§ Activity:
Go over the data and copy out each line with "starting" in it.

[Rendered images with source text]

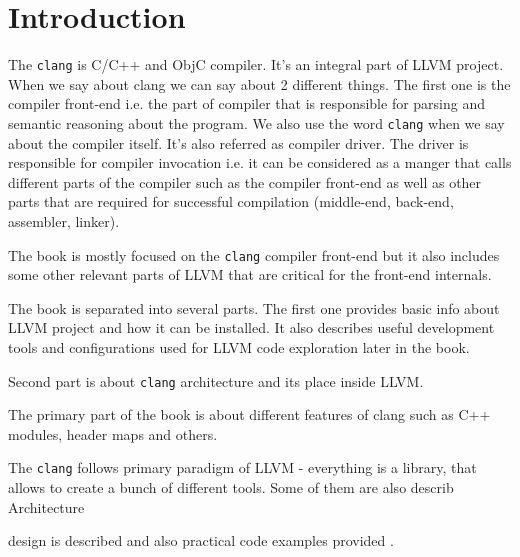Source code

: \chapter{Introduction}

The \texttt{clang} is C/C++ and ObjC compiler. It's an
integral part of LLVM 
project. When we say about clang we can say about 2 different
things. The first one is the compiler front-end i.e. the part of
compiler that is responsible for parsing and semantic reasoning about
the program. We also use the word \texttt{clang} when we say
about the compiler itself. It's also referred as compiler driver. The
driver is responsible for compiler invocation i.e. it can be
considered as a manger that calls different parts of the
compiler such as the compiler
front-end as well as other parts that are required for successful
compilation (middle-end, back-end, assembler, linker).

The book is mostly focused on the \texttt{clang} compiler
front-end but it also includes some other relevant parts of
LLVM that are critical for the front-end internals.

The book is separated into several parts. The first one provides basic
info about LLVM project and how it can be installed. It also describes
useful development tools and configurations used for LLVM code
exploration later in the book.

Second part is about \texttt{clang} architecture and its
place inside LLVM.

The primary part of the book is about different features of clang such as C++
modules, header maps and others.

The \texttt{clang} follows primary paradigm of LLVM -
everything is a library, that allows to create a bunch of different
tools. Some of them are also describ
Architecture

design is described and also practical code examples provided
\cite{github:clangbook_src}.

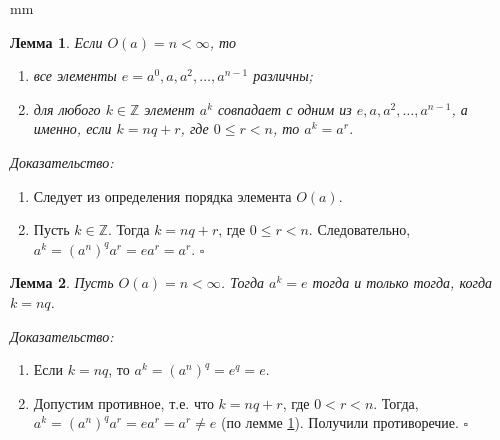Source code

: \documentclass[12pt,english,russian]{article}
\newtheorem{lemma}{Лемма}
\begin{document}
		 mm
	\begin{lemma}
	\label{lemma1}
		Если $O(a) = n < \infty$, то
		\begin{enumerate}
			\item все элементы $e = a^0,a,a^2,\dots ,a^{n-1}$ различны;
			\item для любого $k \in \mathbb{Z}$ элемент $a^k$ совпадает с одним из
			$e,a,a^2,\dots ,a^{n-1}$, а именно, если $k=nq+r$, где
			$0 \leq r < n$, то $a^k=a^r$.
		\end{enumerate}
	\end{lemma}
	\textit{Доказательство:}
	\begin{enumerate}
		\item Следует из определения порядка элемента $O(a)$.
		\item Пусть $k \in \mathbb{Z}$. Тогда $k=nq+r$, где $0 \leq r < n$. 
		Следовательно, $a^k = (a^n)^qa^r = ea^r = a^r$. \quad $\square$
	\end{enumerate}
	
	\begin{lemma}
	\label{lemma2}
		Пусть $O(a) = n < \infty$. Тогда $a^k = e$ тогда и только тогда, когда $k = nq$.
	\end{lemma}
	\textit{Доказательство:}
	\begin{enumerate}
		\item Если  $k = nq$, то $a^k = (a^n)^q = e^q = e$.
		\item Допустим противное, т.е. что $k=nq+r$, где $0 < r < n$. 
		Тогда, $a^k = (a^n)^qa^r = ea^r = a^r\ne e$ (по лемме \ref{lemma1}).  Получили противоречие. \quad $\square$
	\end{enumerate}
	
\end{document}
---
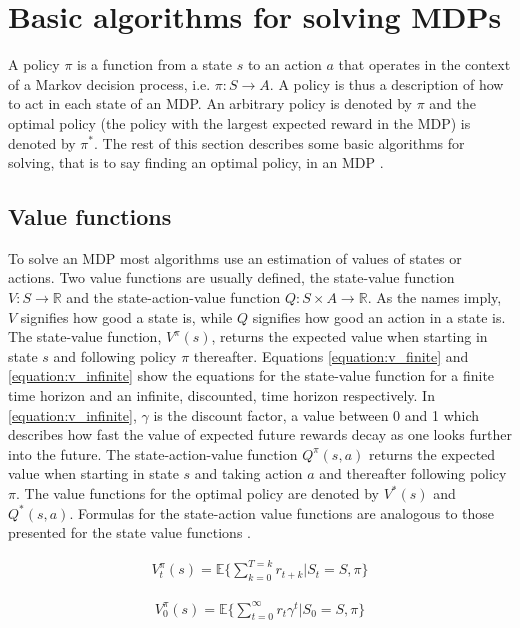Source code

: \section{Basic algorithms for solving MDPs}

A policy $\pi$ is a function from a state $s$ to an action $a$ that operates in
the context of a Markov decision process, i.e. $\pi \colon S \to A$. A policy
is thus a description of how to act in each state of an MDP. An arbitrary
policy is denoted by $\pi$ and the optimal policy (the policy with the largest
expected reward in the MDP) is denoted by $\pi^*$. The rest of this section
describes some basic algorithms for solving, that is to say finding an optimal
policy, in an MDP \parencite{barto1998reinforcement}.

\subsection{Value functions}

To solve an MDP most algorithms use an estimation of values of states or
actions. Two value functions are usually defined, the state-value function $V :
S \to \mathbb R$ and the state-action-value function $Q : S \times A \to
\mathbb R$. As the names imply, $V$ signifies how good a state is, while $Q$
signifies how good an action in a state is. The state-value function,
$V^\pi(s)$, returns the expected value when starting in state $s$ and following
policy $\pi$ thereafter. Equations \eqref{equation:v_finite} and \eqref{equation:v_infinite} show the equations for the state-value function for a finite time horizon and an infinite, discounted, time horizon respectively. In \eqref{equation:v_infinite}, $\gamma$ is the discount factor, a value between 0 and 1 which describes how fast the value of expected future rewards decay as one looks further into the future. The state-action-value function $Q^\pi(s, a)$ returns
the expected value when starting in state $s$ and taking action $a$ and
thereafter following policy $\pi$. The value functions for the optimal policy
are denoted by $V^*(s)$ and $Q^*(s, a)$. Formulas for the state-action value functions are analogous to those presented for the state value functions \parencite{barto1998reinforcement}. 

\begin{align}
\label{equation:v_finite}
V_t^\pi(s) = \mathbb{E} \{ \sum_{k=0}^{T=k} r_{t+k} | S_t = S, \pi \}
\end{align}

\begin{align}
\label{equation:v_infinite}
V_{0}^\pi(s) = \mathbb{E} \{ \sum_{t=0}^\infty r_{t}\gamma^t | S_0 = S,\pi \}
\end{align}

§ Written response:
$V^\pi(s)$, returns the expected value when starting in state $s$ and following
the expected value when starting in state $s$ and taking action $a$ and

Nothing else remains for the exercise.